§ Task details
Your answer should be the lines of the listing that contain the word "highlight".

§ The input

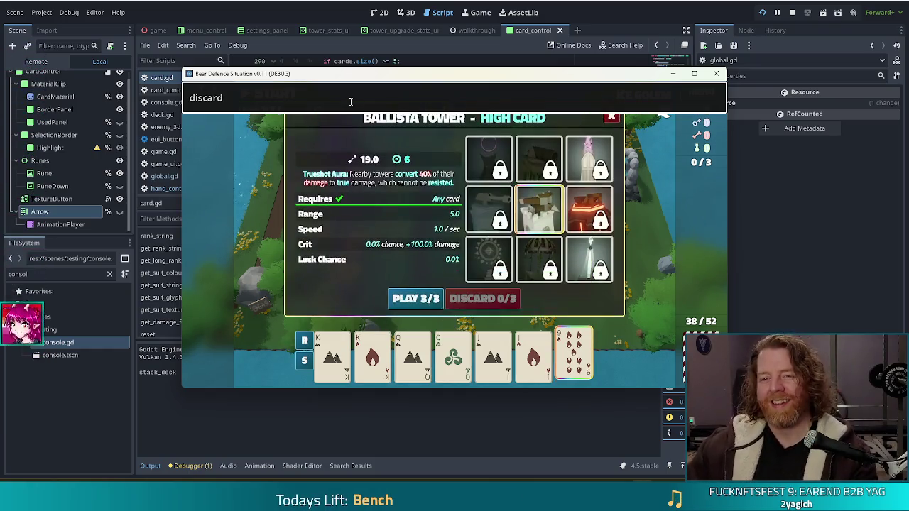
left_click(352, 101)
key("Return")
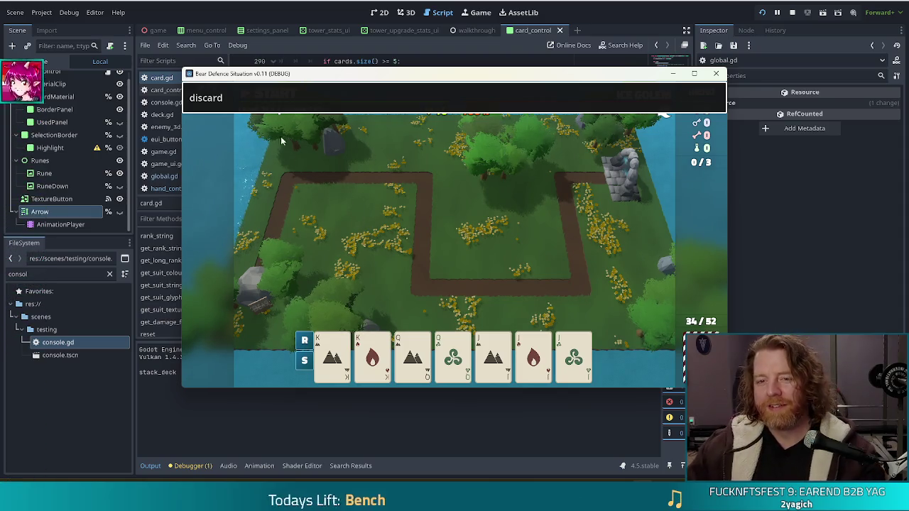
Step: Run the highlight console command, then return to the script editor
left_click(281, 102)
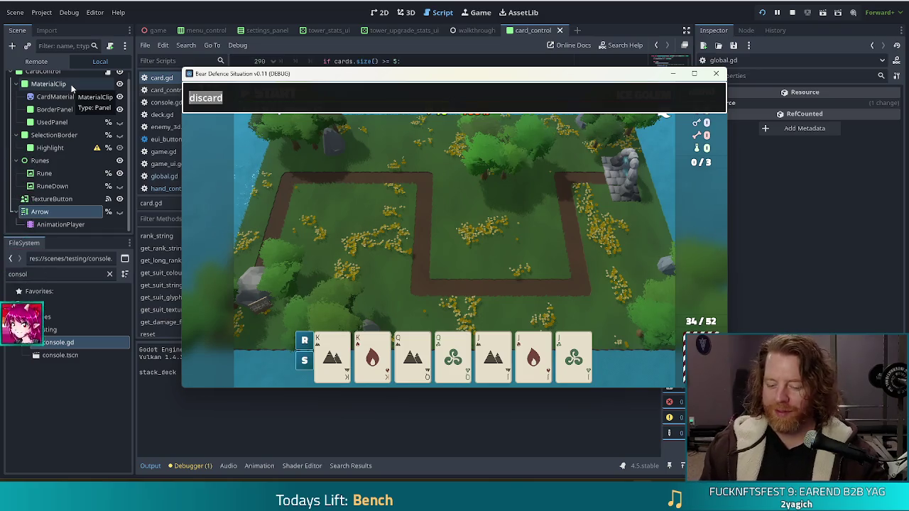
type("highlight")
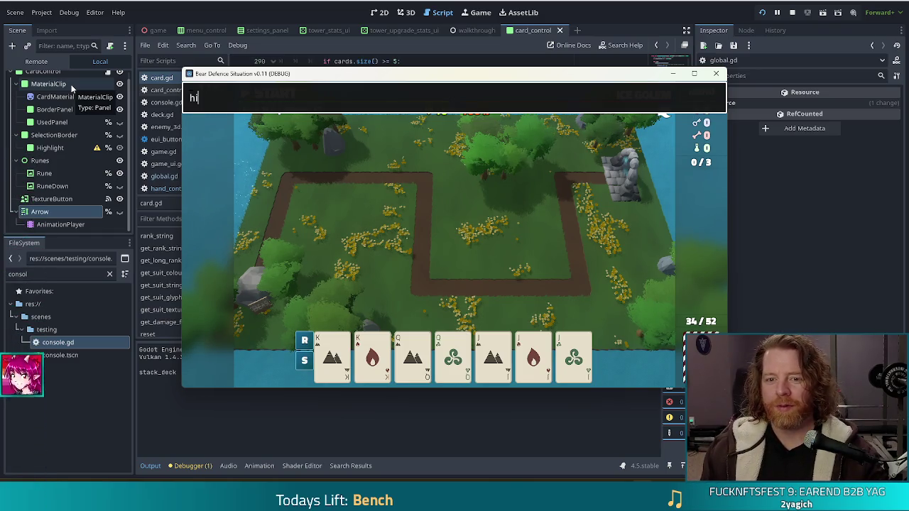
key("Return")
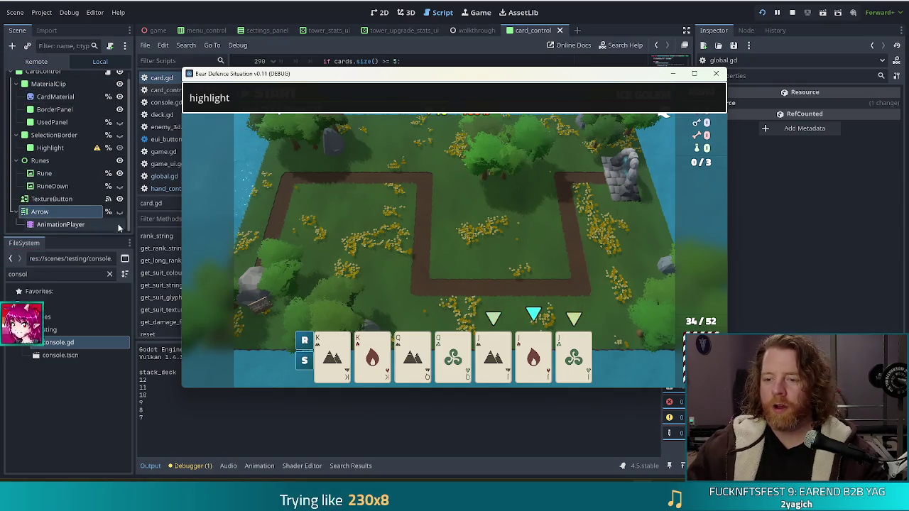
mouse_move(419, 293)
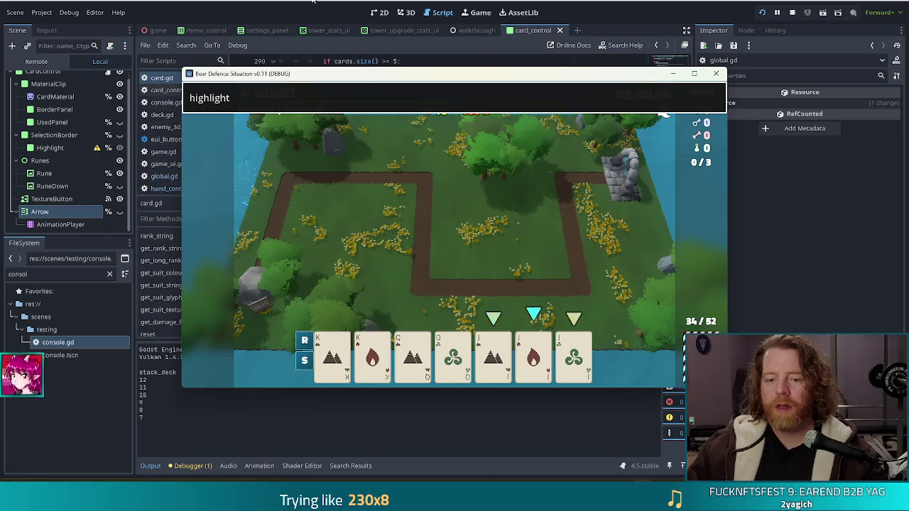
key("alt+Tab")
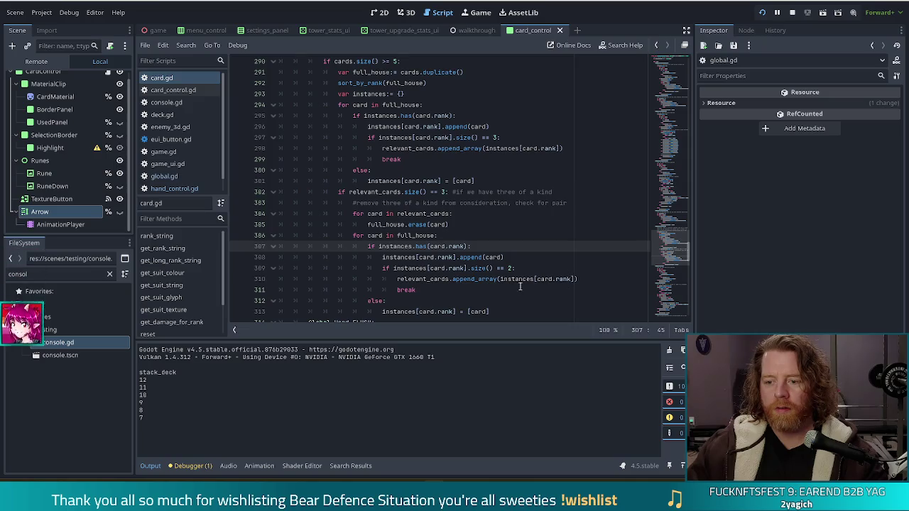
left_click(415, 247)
---
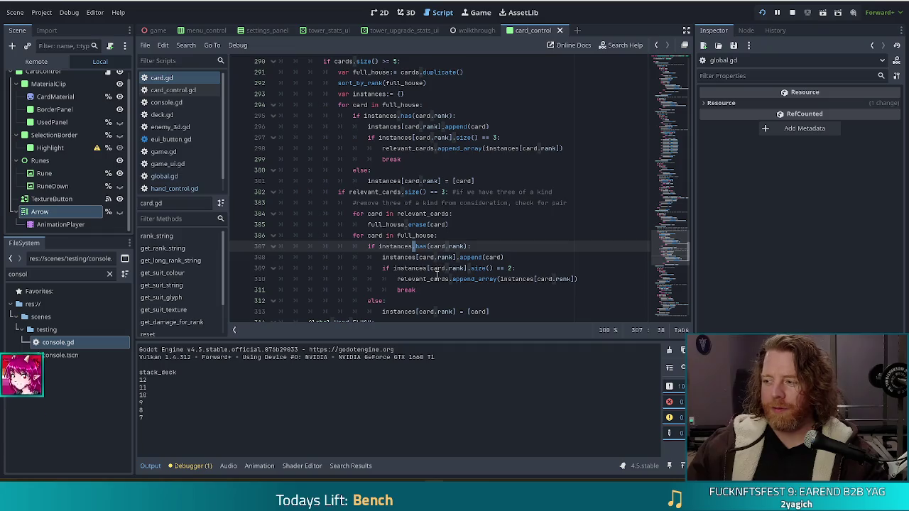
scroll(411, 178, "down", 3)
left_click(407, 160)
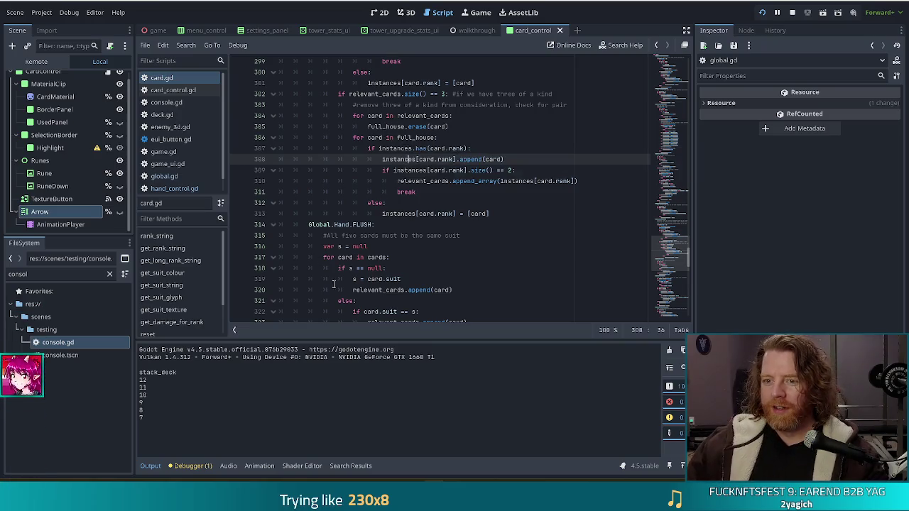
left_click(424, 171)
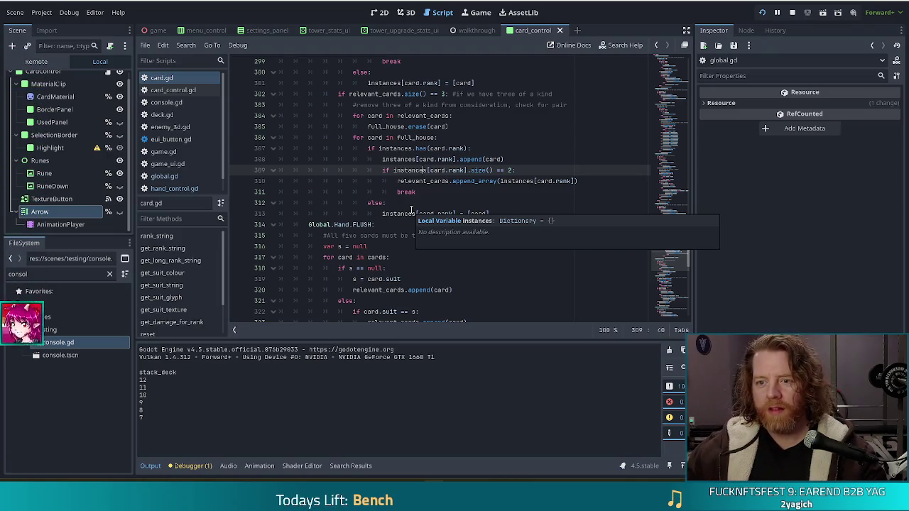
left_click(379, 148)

§ Exercise response
Step: Run the highlight console command, then return to the script editor
type("highlight")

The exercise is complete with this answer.